Even as I gathered him in my arms and whispered whatever nonsense my brain supplied me, I realized that this sleep pattern was something he was used to. His parents had left a permanent scar in him - mental abuse was equal to, if not worse, than physical abuse of any sort. I felt a sudden and foreign urge to seek them out and make them pay for the acute and lasting damage they had inflicted on him.
He sat on the edge of his bed and clutched my shirt like a lifeline that tethered him to reality, sobs convulsing violently through his body. I continued my string of non-stop murmuring into his damp hair, powerless to help him in any other way. “Hush, it’s okay Kyuhyun-ah, it’s okay. I’m here. It’s okay.”
Gradually the sobs subsided into hitches and hiccups, and he detached himself from the vise-like hold on my shirt. The immeasurable gratitude that shone in his brown orbs as his gaze locked with mine rendered me speechless.
Words tried to battle their way out of my throat, and I could see Kyuhyun similarly struggling for something to say. It proved fruitless, because it seemed that the only effective form of communication left to us at the moment was our eyes. After an insightful and silent conversation, I lay him back in the bed and crawled in next to him, pulling him as close as he could get.

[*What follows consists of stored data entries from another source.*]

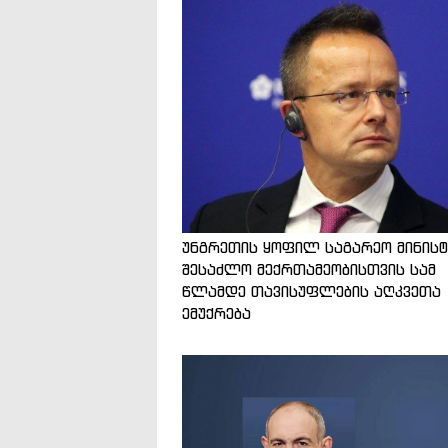
უნგრეთის ყოფილ საგარეო მინის
შესაძლო მექრთამეობისთვის სამ
წლამდე თავისუფლების აღკვეთა
ემუქრება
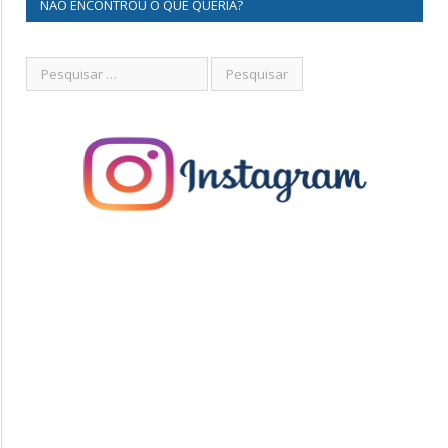
NÃO ENCONTROU O QUE QUERIA?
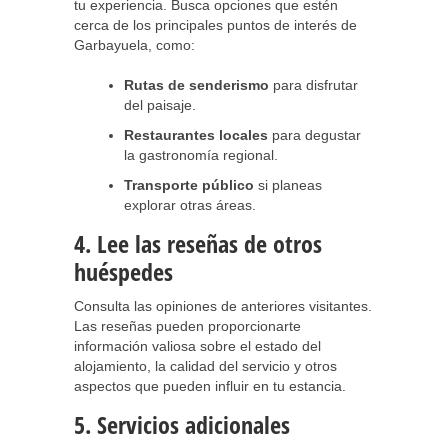
tu experiencia. Busca opciones que estén
cerca de los principales puntos de interés de
Garbayuela, como:
Rutas de senderismo
para disfrutar
del paisaje.
Restaurantes locales
para degustar
la gastronomía regional.
Transporte público
si planeas
explorar otras áreas.
4. Lee las reseñas de otros
huéspedes
Consulta las opiniones de anteriores visitantes.
Las reseñas pueden proporcionarte
información valiosa sobre el estado del
alojamiento, la calidad del servicio y otros
aspectos que pueden influir en tu estancia.
5. Servicios adicionales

We fell asleep to the each other’s breathing.
* * *
Kyuhyun’s POV
I woke up to the sight of Donghae hyung watching me with tender eyes and a half-smile on his face. Again. Was there no way to escape death by humiliation? He always seems to catch me at my weakest and most vulnerable moments - when I sleep and when I wake up.
As memories of my reoccurring nightmare flooded me, I realized I was once again indebted to him for the open-armed comfort he willingly showered on me last night, without which more than a few minutes of undisturbed sleep would have been impossible. The knowledge that he wouldn’t be accompanying me tonight struck a panic attack within the depths of my gut.

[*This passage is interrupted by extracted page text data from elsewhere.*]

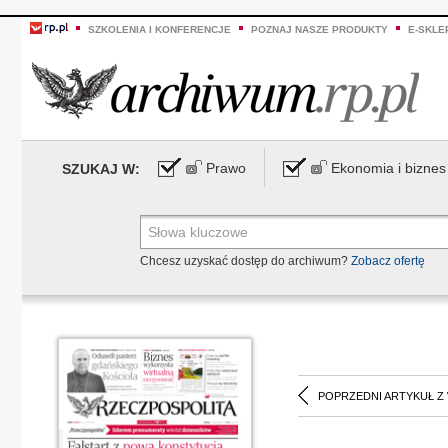
SZKOLENIA I KONFERENCJE
POZNAJ NASZE PRODUKTY
E-SKLE
Prawo
Ekonomia i biznes
SZUKAJ W:
Chcesz uzyskać dostęp do archiwum?
Zobacz ofertę
POPRZEDNI ARTYKUŁ Z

I’m growing too dependent on him. How did I survive before? Was there a before?
Donghae hyung, as always, had a solution to everything, including problems that haven’t even manifested into words. “Kyuhyun-ah, I want you to sleep in my room, if you don’t mind? It’ll be cramped and we’ll probably constantly be in each other’s way, but if that’s alright, could you stay with me?”

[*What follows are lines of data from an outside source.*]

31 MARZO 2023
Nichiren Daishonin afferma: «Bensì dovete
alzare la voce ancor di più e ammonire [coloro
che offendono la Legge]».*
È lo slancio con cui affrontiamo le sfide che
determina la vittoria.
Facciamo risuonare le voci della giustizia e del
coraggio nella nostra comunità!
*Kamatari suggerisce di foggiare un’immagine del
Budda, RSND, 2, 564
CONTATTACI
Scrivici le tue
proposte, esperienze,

I didn’t understand. Why would he want to be saddled with me, when I’m more than likely to wake him up every night, at least until I perfect a new form of stifling any noises I make. “I don’t think that’s a good idea, hyung. Unless you look forward to a disrupted sleep every single night for the rest of the year. You’ll regret it when you start having exams and late nights. You’re not obliged to do anything of the sort, if that’s what you’re worried about, and I don’t need your pity. I’ll manage, hyung.” I hoped I’d convinced him, because I had yet to assure myself.
Donghae hyung, however, had different ideas. “I should be clear too. You will not be getting one iota of pity - I expect you to do your share of the work and chores as an equal roommate. What I am offering you is not an obligation but friendship. Friends are always there for each other in times of need, and right now, you need me - it’s as simple as that.”
He grinned, mischief dancing in his eyes. “And I won’t be the only one making adjustments, Kyuhyun-ah. Be prepared to adapt to a lifestyle that will clash so completely with yours that you might be the one begging to move back to this room. So, let’s get your stuff moved shall we?”
With that he zipped up my still unpacked bag and walked toward the door. “You can’t exactly live in the same clothes for the rest of the year now, can you Kyuhyun?”